» IL TUO COMPITO
Trascrivi parola per parola tutte le righe dell'elenco qui sotto, senza includere le immagini.

» DATI QUI SOTTO

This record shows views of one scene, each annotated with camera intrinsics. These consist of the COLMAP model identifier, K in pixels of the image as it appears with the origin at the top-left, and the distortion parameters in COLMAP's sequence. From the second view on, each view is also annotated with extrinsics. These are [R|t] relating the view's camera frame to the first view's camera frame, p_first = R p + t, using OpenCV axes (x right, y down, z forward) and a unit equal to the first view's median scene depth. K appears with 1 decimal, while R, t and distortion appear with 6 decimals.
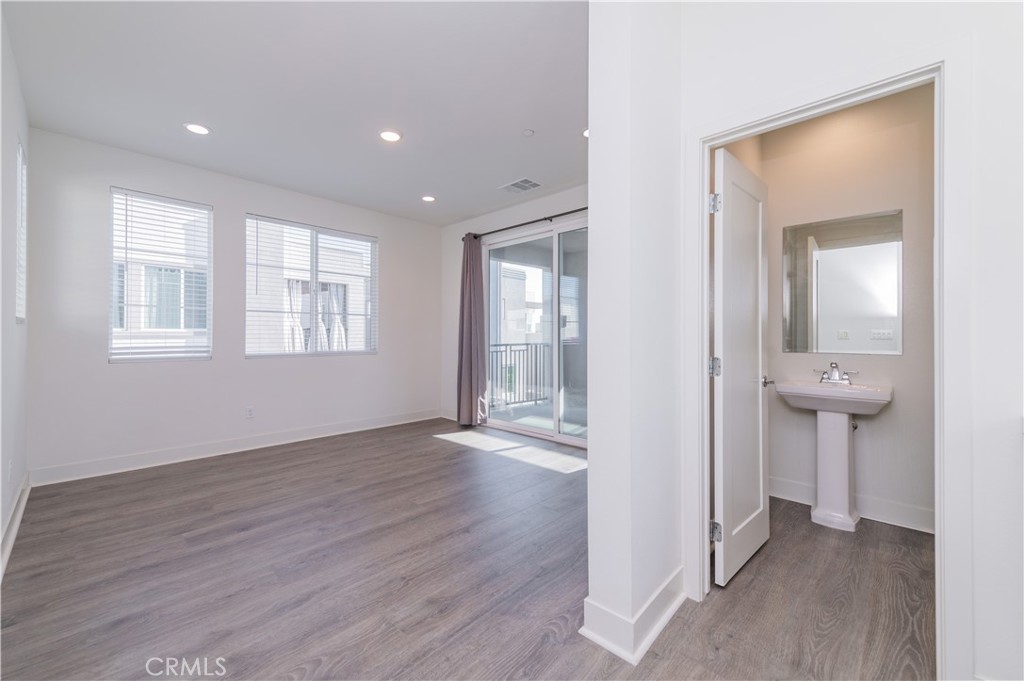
lens RADIAL K [[403.5, 0, 508.1], [0, 403.5, 337.9], [0, 0, 1]] dist [0.010404, -0.002882]
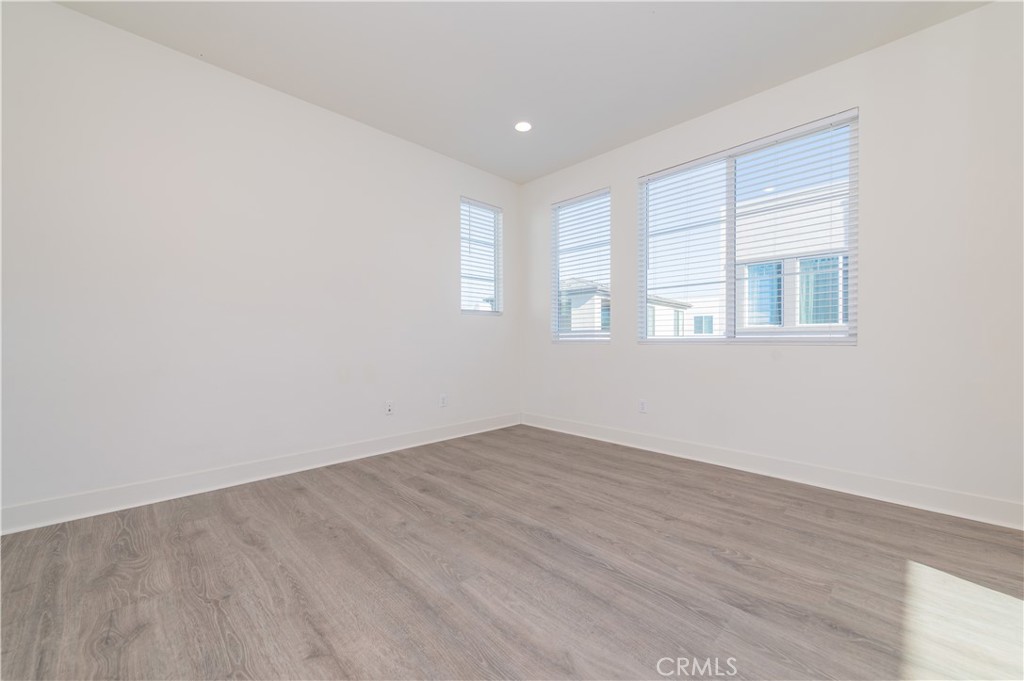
lens RADIAL K [[403.5, 0, 507.3], [0, 403.5, 341.3], [0, 0, 1]] dist [0.010404, -0.002882]
pose [[-0.041686, -0.000338, -0.999131, 0.354800], [-0.002612, 0.999997, -0.000229, 0.069710], [0.999127, 0.002600, -0.041687, 1.111287]]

» RISPOSTA SCRITTA
This record shows views of one scene, each annotated with camera intrinsics. These consist of the COLMAP model identifier, K in pixels of the image as it appears with the origin at the top-left, and the distortion parameters in COLMAP's sequence. From the second view on, each view is also annotated with extrinsics. These are [R|t] relating the view's camera frame to the first view's camera frame, p_first = R p + t, using OpenCV axes (x right, y down, z forward) and a unit equal to the first view's median scene depth. K appears with 1 decimal, while R, t and distortion appear with 6 decimals.
lens RADIAL K [[403.5, 0, 508.1], [0, 403.5, 337.9], [0, 0, 1]] dist [0.010404, -0.002882]
lens RADIAL K [[403.5, 0, 507.3], [0, 403.5, 341.3], [0, 0, 1]] dist [0.010404, -0.002882]
pose [[-0.041686, -0.000338, -0.999131, 0.354800], [-0.002612, 0.999997, -0.000229, 0.069710], [0.999127, 0.002600, -0.041687, 1.111287]]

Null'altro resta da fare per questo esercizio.